Does Religion Have a Place at BC? In New York?


Rabbi Josh Stanton with Ms. Finigan after Breakfast Club

Moya Linsey, News Editor

Arguably, religion and money are the ruling forces of our world. People are often driven to extremes for economic or religious purposes. But while money is often talked about– or lamented about– religion is stigmatized, especially in professional and educational atmospheres. Many institutions worry about unintentionally insulting a religious minority, so many schools and workplaces avoid direct conversations about religion. And, during my past eleven years at Berkeley Carroll, I don’t remember a time where we spoke openly about the flaws and advantages of religion. Yes, I do remember being given the founding ideology of Islam and shown the horrific realities of the Holocaust, but teachers also skirted around the topic of how every community and religion interact; that is, until this year. With the Tree of Life shooting playing an important role in the news, it was absolutely impossible to avoid talking about the overlap of religion and society. The Tree of Life shooting showed many Americans that our greatest fear should be radicalized, white Evangelicals.

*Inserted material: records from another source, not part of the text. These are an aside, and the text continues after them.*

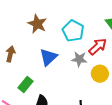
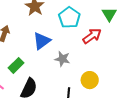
gray star: (79, 59) -> (62, 59), moved
yellow circle: (100, 74) -> (90, 80), moved

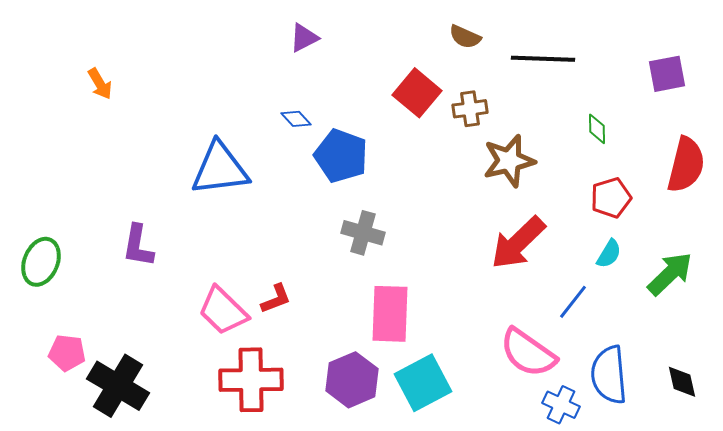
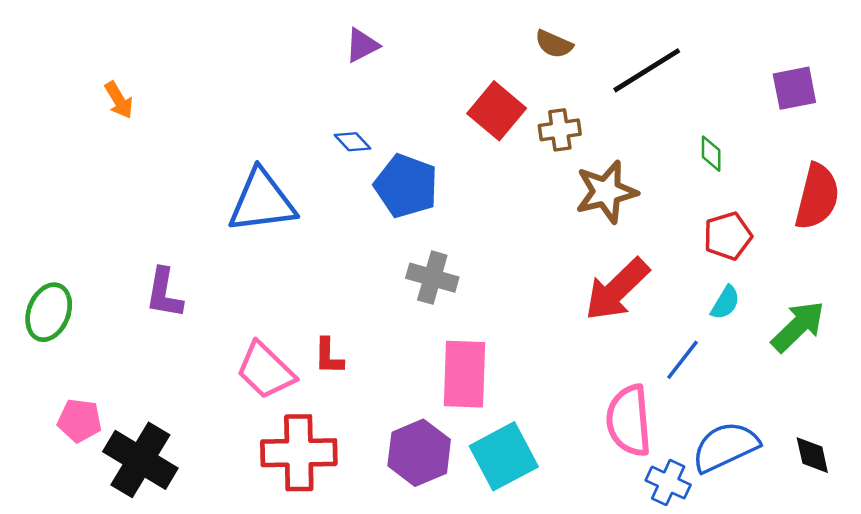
black line: (543, 59) -> (647, 70), turned -34
red L-shape: (276, 299) -> (329, 356), turned 112
pink semicircle: (528, 353) -> (629, 421), turned 50
blue semicircle: (609, 375) -> (725, 447), turned 70

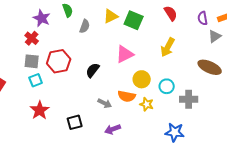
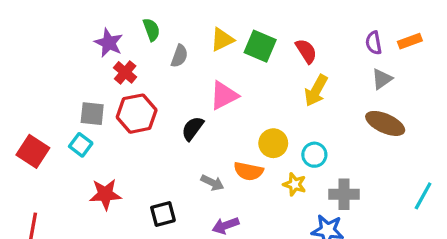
red semicircle: (171, 13) -> (306, 51), moved
gray triangle: (215, 36) -> (382, 79), moved
red cross: (32, 38) -> (125, 72), moved
pink triangle: (125, 54) -> (224, 95), moved
cyan square: (36, 80) -> (81, 145), moved, turned -32
gray cross: (189, 99) -> (344, 194), moved
yellow star: (147, 104) -> (295, 184), moved
red star: (40, 110) -> (105, 194), turned 30

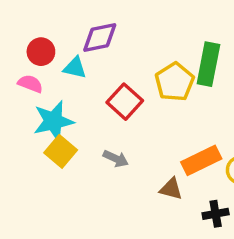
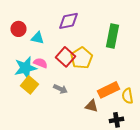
purple diamond: (100, 37) -> (68, 21), moved
yellow pentagon: (175, 82) -> (81, 58), moved
pink semicircle: (30, 84) -> (40, 63), moved

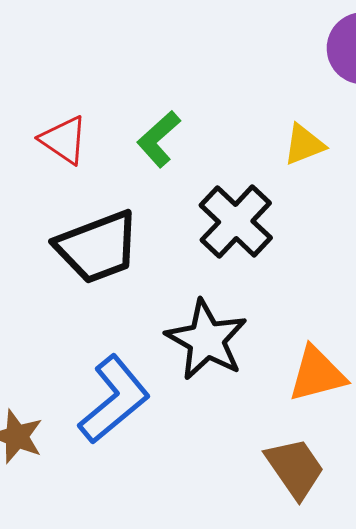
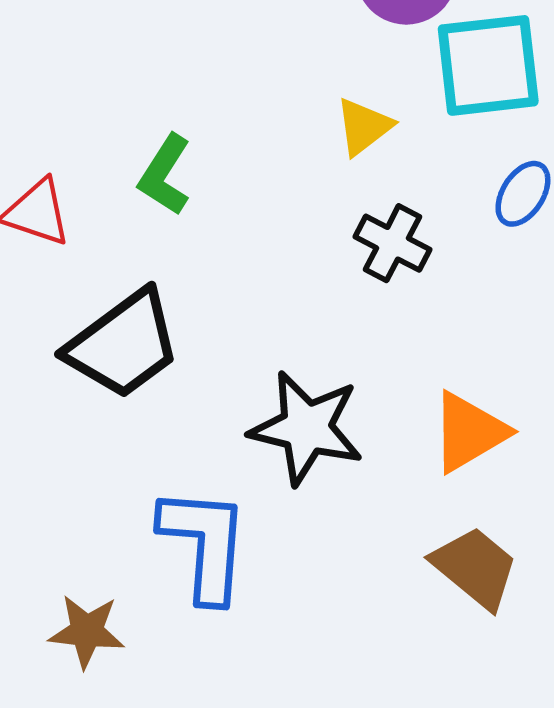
black cross: (236, 222) -> (393, 243), moved, size x0.7
blue L-shape: (114, 400) -> (204, 544), turned -30

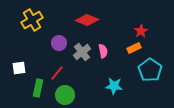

Berkeley Carroll, despite its attempts to diversify the school, remains mainly composed of white, affluent, non-religious, liberals. That being said, I was still intrigued by the influence of religion in the Berkeley Carroll community and decided to release a survey to explore this idea.  My results supported my hypothesis; 47.8% of 90 upper school students identified as non-religious (atheist or agnostic). The second most common answer was Jewish with 27.8% of the vote– still 20% behind non-religious. Christian was a close third at 24.4%, with Muslim in the last place at a lowly 4.4%. Unsurprisingly, some students filled out the “Other” option, categorizing themselves as “generally spiritual” or “LaVeyan satanist,” the latter of which, I’m assuming, was a joke. And, with more than half of the responses claiming that religion only plays around 0-20% of a role in one’s life or no role at all, religious education seems more necessary than ever.

Luckily, New York City is an ethnic, cultural, and religious melting pot. You can educate yourself by simply driving down Ocean Parkway, or attending Josh Stanton’s Manhattan synagogue. Around a month ago, Josh Stanton came to the Wednesday morning breakfast club, where he talked about, unsurprisingly, intersectionality and religion. Stanton works as a Rabbi at East End Temple, a wildly reform congregation. Its mission statement reads, “Our mission is to cultivate relevant Jewish life through connected community. We seek to expand avenues into Torah (Jewish learning and practice), God (all forms of spiritual connection) and the Jewish people (locally and globally) to help one another live lives of meaning.” Undeniably, acceptance is deeply rooted in the culture at East End Temple– there is a mosque within the synagogue! Often, we see tension and violence between Muslims and Jews; however, Josh Stanton and progressive imams are attempting to figure out long-term ways to collaborate and dispel some tension between the polarized religions. The two communities are aligned in a myriad of ways; the Synagogue is a Unitarian progressive, and Stanton himself has even trained imams. The two religions are also very similar demographically; both the mosque and the synagogue are mainly composed of millennials and immigrants, and the Mosque has a large number of educated women.

With anti-semitism on the rise again, the Jewish community has become increasingly unified and galvanized. With incidents like Tree of Life and Charlottesville, and problematic rhetoric streaming from the oval office, Islamophobia has also become increasingly more common. But, nevertheless, more and more people are coming to the realization that intersectionality is the only way to get us out of this troublesome hole that we have built for ourselves, which is exactly what Josh Stanton is attempting to do. Many millennials are afraid of organized religion because they are associated with cis, white, male oppressors. But places like the East End Temple, which as motivated around 6,000 millennial Jews, are providing safe spaces for spiritual, and not necessarily religious, guidance.

The Muslim community embedded within the East End Temple is also incredibly unique in its egalitarianism. Following 9/11, many members fought for a Ground Zero mosque. Imam Faisal has been chipping away at cultural norms in order to change the American perspective of Islam. Khalid Latif is the head of the Islamic Center at New York University, where he is working to exterminate toxic gender and racial dynamics in many mosques. Like Judaism, Islam has also needed to adapt to fit progressive ideologies.

People used to say that we should never talk about politics, money, or religion. Thank God, Allah, and Yahweh we finally are.